Humanoid robots: Pepper and Connie
While nothing as sophisticated as an indistinguishably human-looking robot exists yet, the world of IoT has given us some smart bots already. Pepper, co-developed by Aldebaran and Soft Bank Robotics, is an emotional humanoid bot – so called because it is designed to recognize human emotions through tone of voice and context.
Another is Connie: a concierge robot also from Aldebaran and Watson, which is currently being tested in some Hilton hotels. Connie knows everything there is to know about the hotel environment, and can answer guests’ questions and make recommendations.
The Terminator: Humanity is only skin deep
While Pepper and Connie are built to augment and aid the human, the Terminator’s human attributes are only skin deep. Flesh and blood cover a machine endoskeleton, but there the humanity ends. The Terminator feels neither pity nor pain. It cannot recognize or respond to human emotion of any kind, because it doesn’t need to.
In contrast, Pepper and Connie are designed to do exactly that. Both are equipped with Watson Tone Analyzer, which uses linguistic analysis to detect three types of tone in written text: emotions, social tendencies, and writing style. Tone Analyzer can understand emotional context of conversations and communications and use this insight to respond appropriately. Since emotional intelligence is a fundamentally human advantage and would be of no use to the bots themselves, it follows that the fundamental purpose of these bots is to serve humans. In other words, Pepper and Connie are designed for humans, by humans.
What are the similarities?
There are some similarities to the IoT bots, however, and we can spot some existing capabilities in the Terminator’s technical arsenal:
- Sensors: The Terminator uses a sophisticated array of sensors and machine learning capabilities to make sense of its immediate environment.
- Speech to Text: Like Pepper and Connie, the Terminator is able to take large, unstructured data sets, like overheard conversation, and translate it to text that can be analyzed.
- Natural language processing: Natural language processing allows the Terminator to ‘understand’ language by comparing the likelihood of various alternative meanings within a given context – something that IoT bots are also able to do.
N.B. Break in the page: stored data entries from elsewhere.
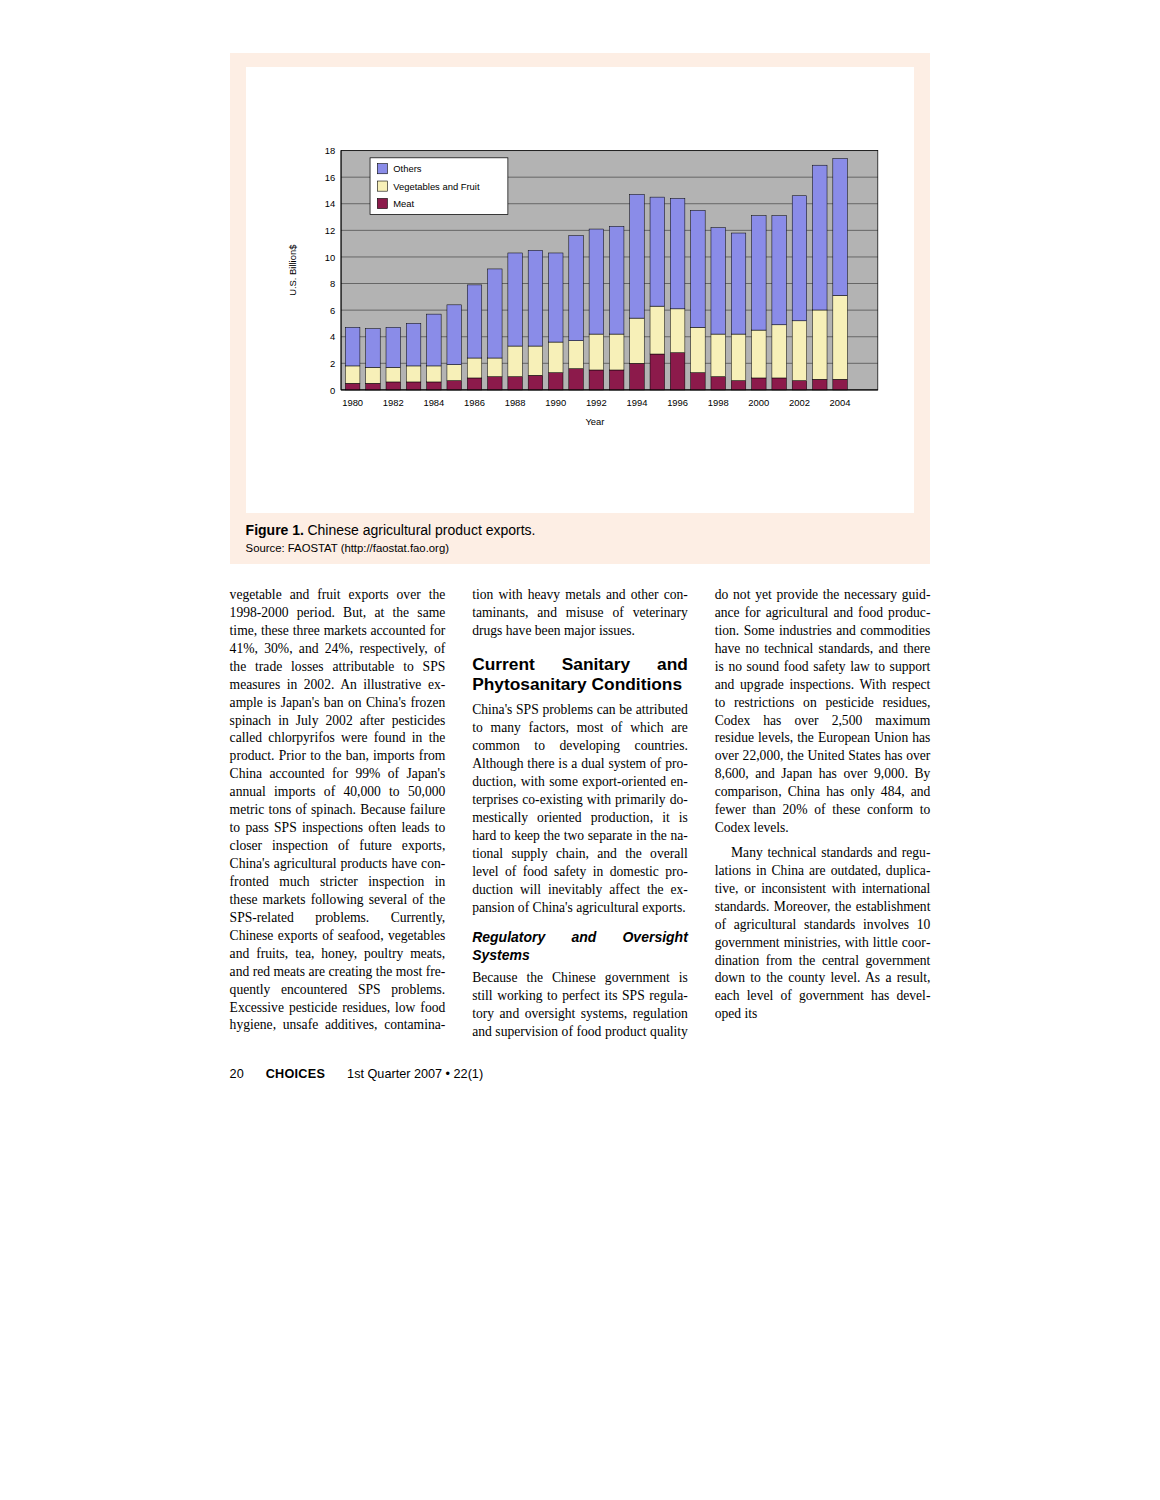18 16 14 12 10 8 6 4 2 0 U.S. Billion$ 1980 1982 1984 1986 1988 1990 1992 1994 1996 1998 2000 2002 2004 Year Others Vegetables and Fruit Meat
Figure 1. Chinese agricultural product exports.
Source: FAOSTAT (http://faostat.fao.org)
vegetable and fruit exports over the 1998-2000 period. But, at the same time, these three markets accounted for 41%, 30%, and 24%, respectively, of the trade losses attributable to SPS measures in 2002. An illustrative example is Japan's ban on China's frozen spinach in July 2002 after pesticides called chlorpyrifos were found in the product. Prior to the ban, imports from China accounted for 99% of Japan's annual imports of 40,000 to 50,000 metric tons of spinach. Because failure to pass SPS inspections often leads to closer inspection of future exports, China's agricultural products have confronted much stricter inspection in these markets following several of the SPS-related problems. Currently, Chinese exports of seafood, vegetables and fruits, tea, honey, poultry meats, and red meats are creating the most frequently encountered SPS problems. Excessive pesticide residues, low food hygiene, unsafe additives, contamination with heavy metals and other contaminants, and misuse of veterinary drugs have been major issues.
Current Sanitary and Phytosanitary Conditions
China's SPS problems can be attributed to many factors, most of which are common to developing countries. Although there is a dual system of production, with some export-oriented enterprises co-existing with primarily domestically oriented production, it is hard to keep the two separate in the national supply chain, and the overall level of food safety in domestic production will inevitably affect the expansion of China's agricultural exports.
Regulatory and Oversight Systems
Because the Chinese government is still working to perfect its SPS regulatory and oversight systems, regulation and supervision of food product quality do not yet provide the necessary guidance for agricultural and food production. Some industries and commodities have no technical standards, and there is no sound food safety law to support and upgrade inspections. With respect to restrictions on pesticide residues, Codex has over 2,500 maximum residue levels, the European Union has over 22,000, the United States has over 8,600, and Japan has over 9,000. By comparison, China has only 484, and fewer than 20% of these conform to Codex levels.
Many technical standards and regulations in China are outdated, duplicative, or inconsistent with international standards. Moreover, the establishment of agricultural standards involves 10 government ministries, with little coordination from the central government down to the county level. As a result, each level of government has developed its
20 CHOICES 1st Quarter 2007 • 22(1)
Background data enables them to make sense of context in order to determine a word’s most likely meaning: whether ‘knife’ refers to a weapon or a piece of cutlery, for instance.
- Overlaid real-time information: last year, the US cycling team were trialing Solos eyewear – glasses designed to display real-time data on-screen, while enabling the wearer to still see where they were going. The overlaid data stream relays information about the cyclist’s physical condition (heart rate, and so forth) and progress (km travelled, average speed, incline) in real-time. The Terminator employs something similar – his infrared vision is overlaid with what looks like computer script – feeding back information about his own processes as they take place.
- Machine learning: Machine learning refers to the ability for ‘things’ to learn and adapt as their acquisition of data grows. The Terminator demonstrates many instances of this skill, most memorably when he picks up the expression “F*ck you, asshole” from an early assailant and deploys it (to comic effect) later in the film.
The crucial difference: trust and decision making
Luckily for IoT fans (and the human race in general) there is one, crucial difference between IoT bots like Pepper, and the Terminator. Pepper and Connie are not trusted with decisions. They can make recommendations based on their programmed data and the real-time information they are able to acquire, but the decision to act always rests with a human being. The Terminator, on the other hand, can take decisions for himself, putting him in the unprecedented position of being both computer and programmer. He is answerable to no-one but himself, and therein lies the danger. If the Terminator had been an IoT bot, he could never have started his rampage against Sarah Connor – at least not without a human’s say-so. Comforting thought, that.